Importantly: a history of corticosteroid injections at the site is NOT a contraindication to PEMF — these patients are frequently the best responders, as PEMF addresses the degenerative process the steroids cannot repair.

Frequently Asked Questions

How quickly will patients feel improvement?

Most patients notice reduced pain during activity by sessions 4–6 (weeks 2–3). The 60% VAS reduction observed at 6 weeks reflects sustained progress rather than a sudden shift. Patients should be counseled that PEMF is a repair-based therapy, not a masking agent — early sessions initiate the biological repair process, with full functional benefit emerging over 6–12 weeks.

Can PEMF be used immediately after a steroid injection?

Clinical practice in Israel recommends a minimum 3-week interval after injection before initiating PEMF, allowing the steroid's acute anti-inflammatory effect to resolve. PEMF can then address the residual tendinopathy and restore functional strength. This sequence — steroid for acute pain control, PEMF for tendon repair — is a clinically logical combination.

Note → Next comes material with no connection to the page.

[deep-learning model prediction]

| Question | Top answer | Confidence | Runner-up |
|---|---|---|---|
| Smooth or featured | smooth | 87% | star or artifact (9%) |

What about bilateral tennis elbow?

PEMF can be applied bilaterally in the same session using sequential coil placement. A standard 30-minute session can treat both elbows, adding approximately 15 minutes. Bilateral cases are more common in occupational overuse presentations (keyboard workers, assembly line operators) — a large patient segment in the Philippine economy.

The Investment Case for Philippine Clinics

Tennis elbow is a high-volume, high-completion-rate indication. Patients are typically working-age adults (35–54) with strong motivation to return to work and daily function. Unlike acute injury presentations, lateral epicondylitis requires 12–18 sessions across 6–8 weeks — a full treatment course that generates significant per-patient revenue.

The PEMF advantage — superior durability vs. corticosteroid injections at half the cost — is a compelling referral narrative for orthopedic surgeons and occupational physicians, generating a consistent upstream referral stream for Philippine PEMF clinics.